A galvanometer is used in laboratory for detecting the null point in electrical experiments. If, on passing a current of $$6\,mA$$ it produces a deflection of $$2^\circ$$, its figure of merit is close to:

The quantity that characterises a galvanometer is called its figure of merit. By definition, the figure of merit $$k$$ is the current required to produce one scale-division (or one degree) of deflection. In symbols we write

$$k \;=\; \frac{I}{\theta}$$

where $$I$$ is the current through the galvanometer and $$\theta$$ is the resulting deflection expressed in the same units (here, degrees).

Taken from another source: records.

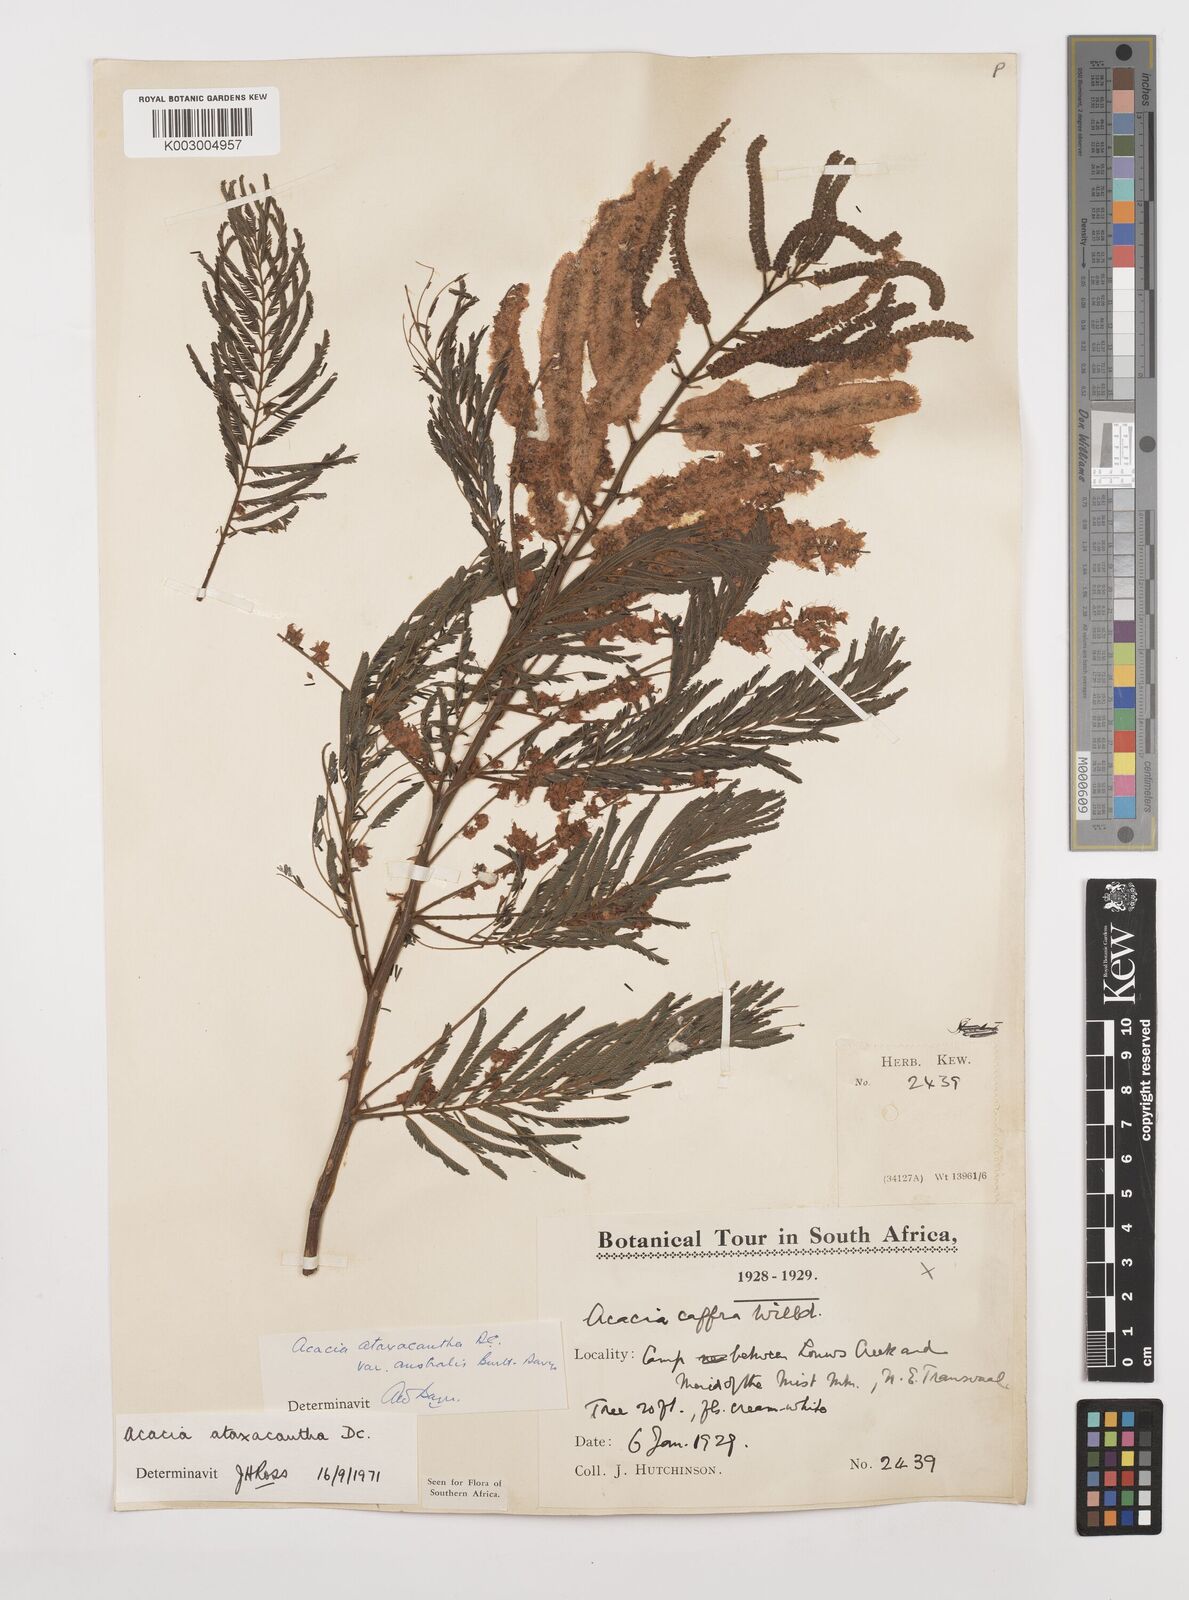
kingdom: Plantae
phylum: Tracheophyta
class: Magnoliopsida
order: Fabales
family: Fabaceae
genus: Senegalia
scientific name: Senegalia ataxacantha
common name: Flame acacia
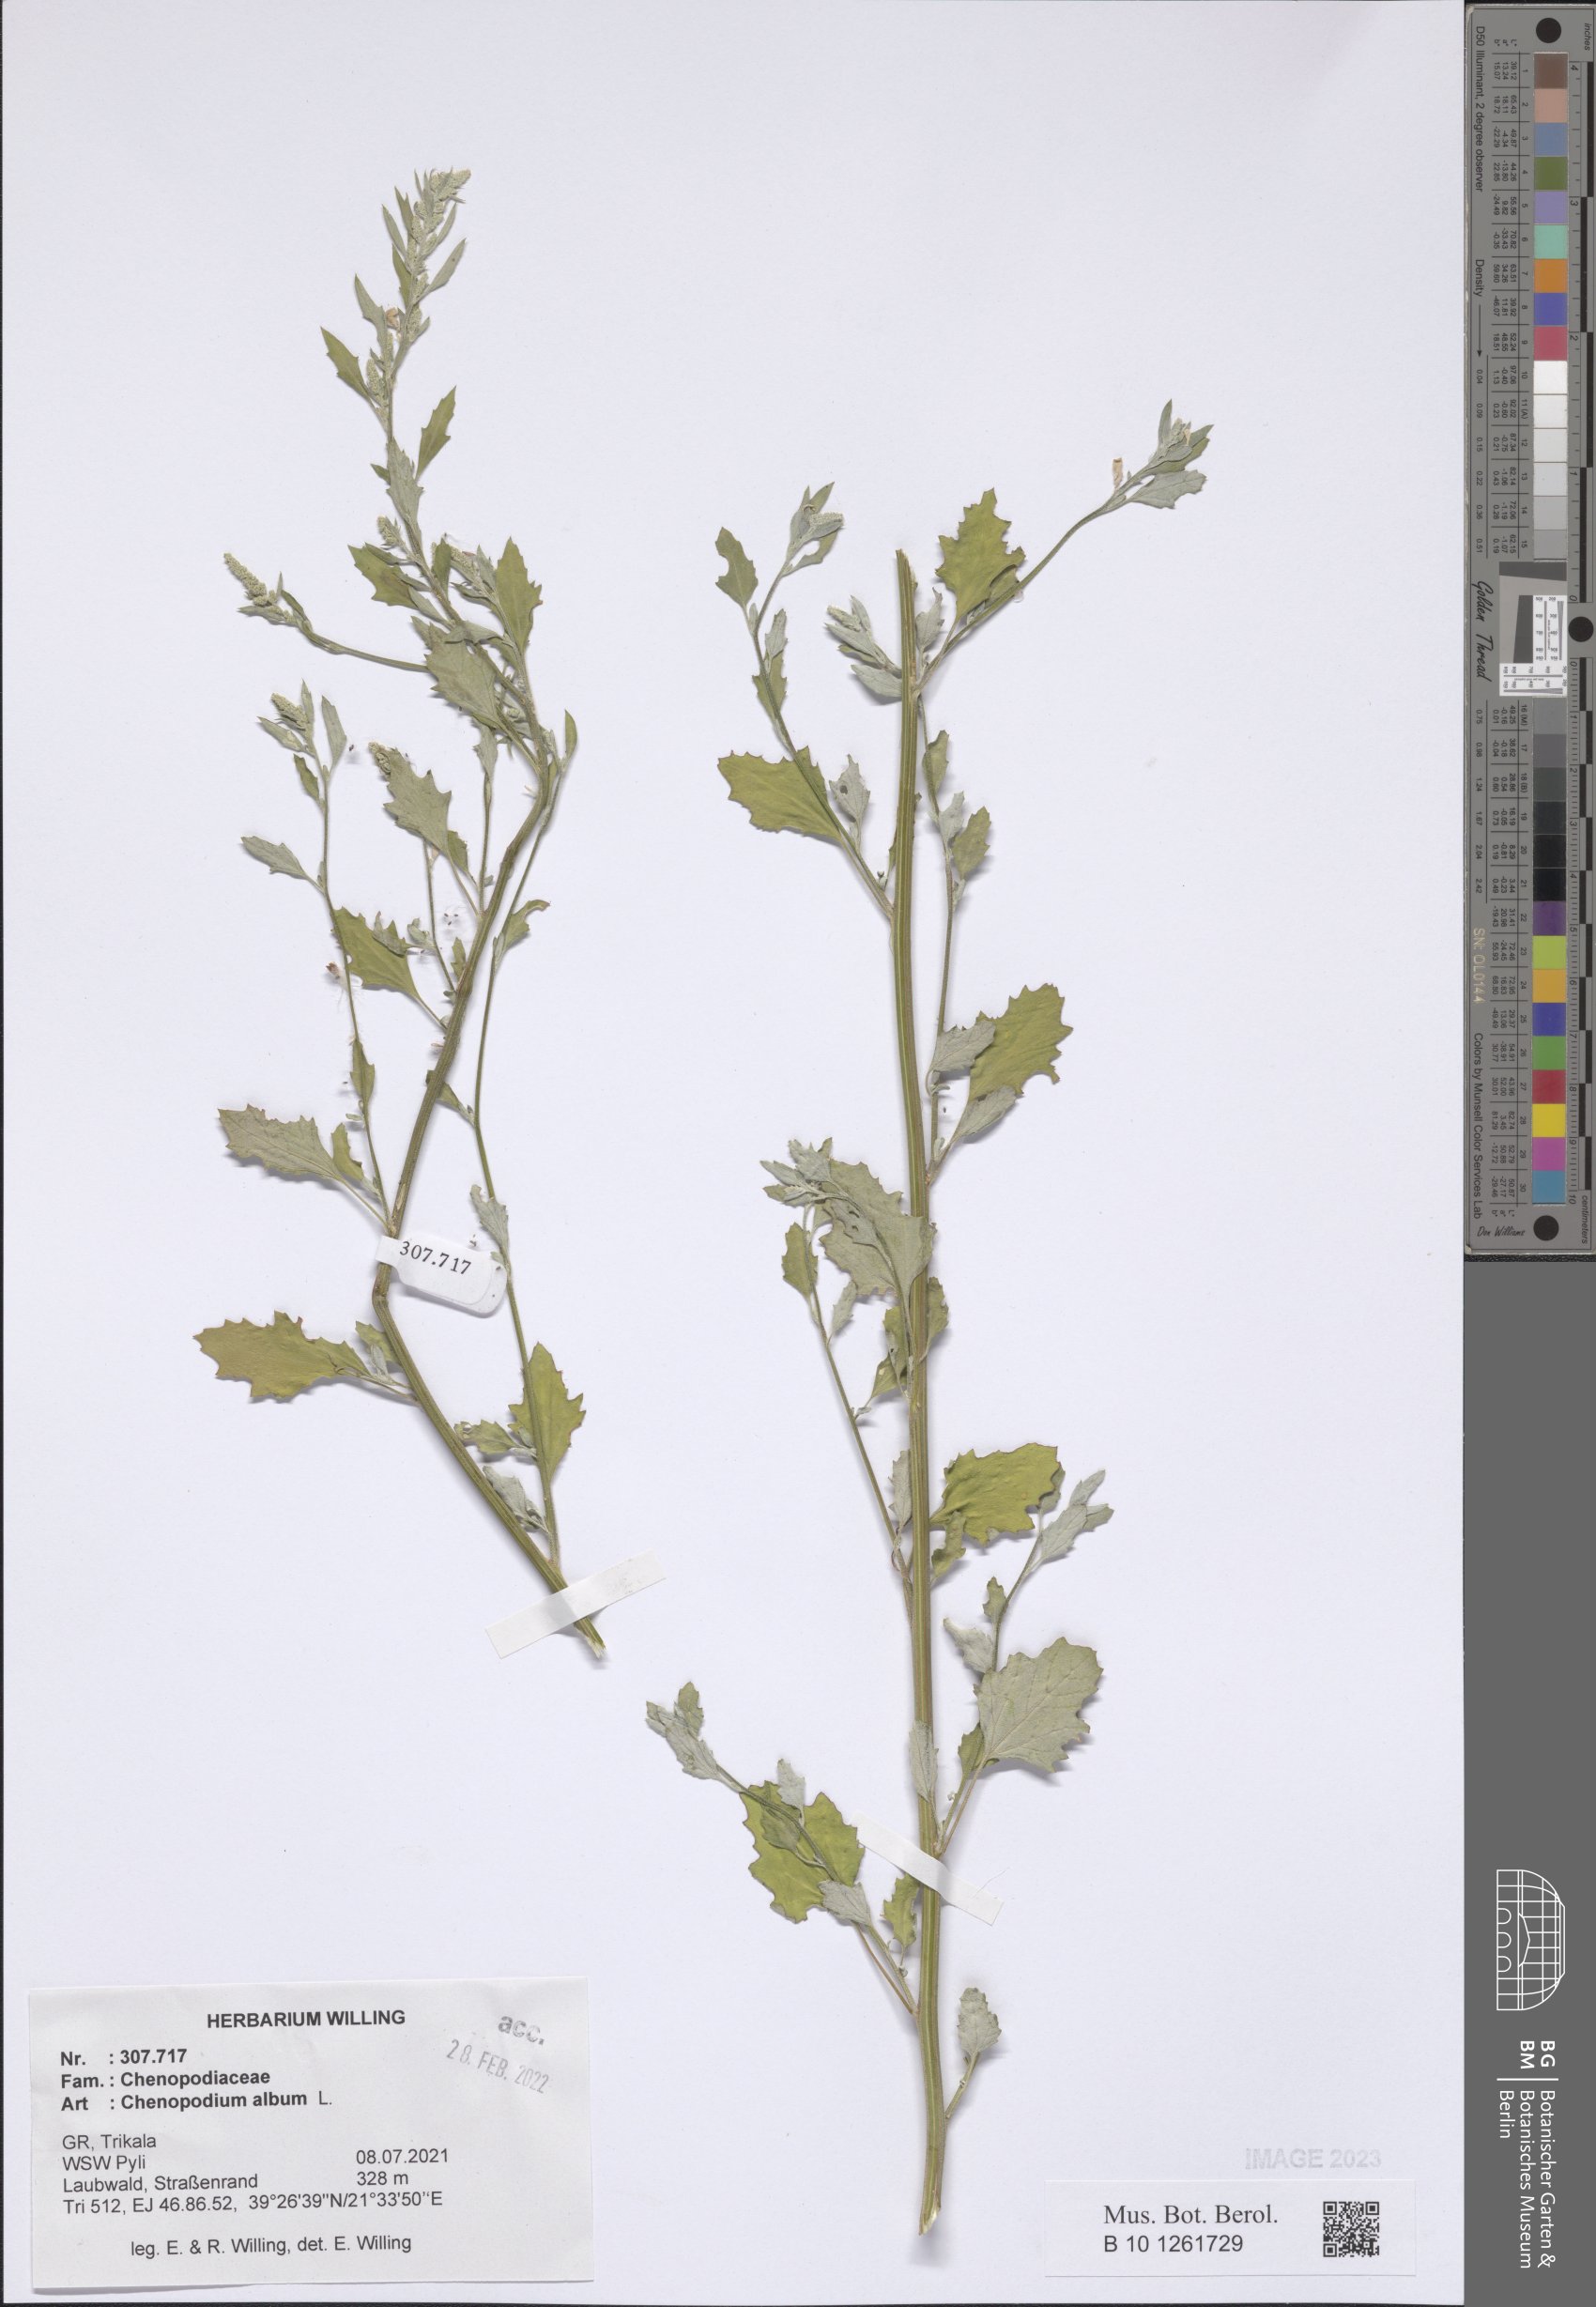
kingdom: Plantae
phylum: Tracheophyta
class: Magnoliopsida
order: Caryophyllales
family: Amaranthaceae
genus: Chenopodium
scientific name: Chenopodium album
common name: Fat-hen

We are told that a current of $$6\,\text{mA}$$ produces a deflection of $$2^\circ$$. First convert the current into amperes because the options are quoted in amperes per division:

$$I \;=\; 6\,\text{mA} \;=\; 6 \times 10^{-3}\,\text{A}$$

The deflection is already in degrees, so $$\theta = 2^\circ$$.

Now substitute these numbers into the formula for $$k$$:

$$k \;=\; \frac{I}{\theta} \;=\; \frac{6 \times 10^{-3}\,\text{A}}{2^\circ}$$

Carrying out the division step by step, we have

$$k \;=\; 3 \times 10^{-3}\,\text{A}\;/\;^\circ$$

This means that a current of $$3 \times 10^{-3}\,\text{A}$$ is needed for every one-degree deflection, which is precisely the quantity asked for.

Looking at the given options, we see that

Option D: $$3 \times 10^{-3}\,\text{A/div}$$

matches our calculated value.

Hence, the correct answer is Option D.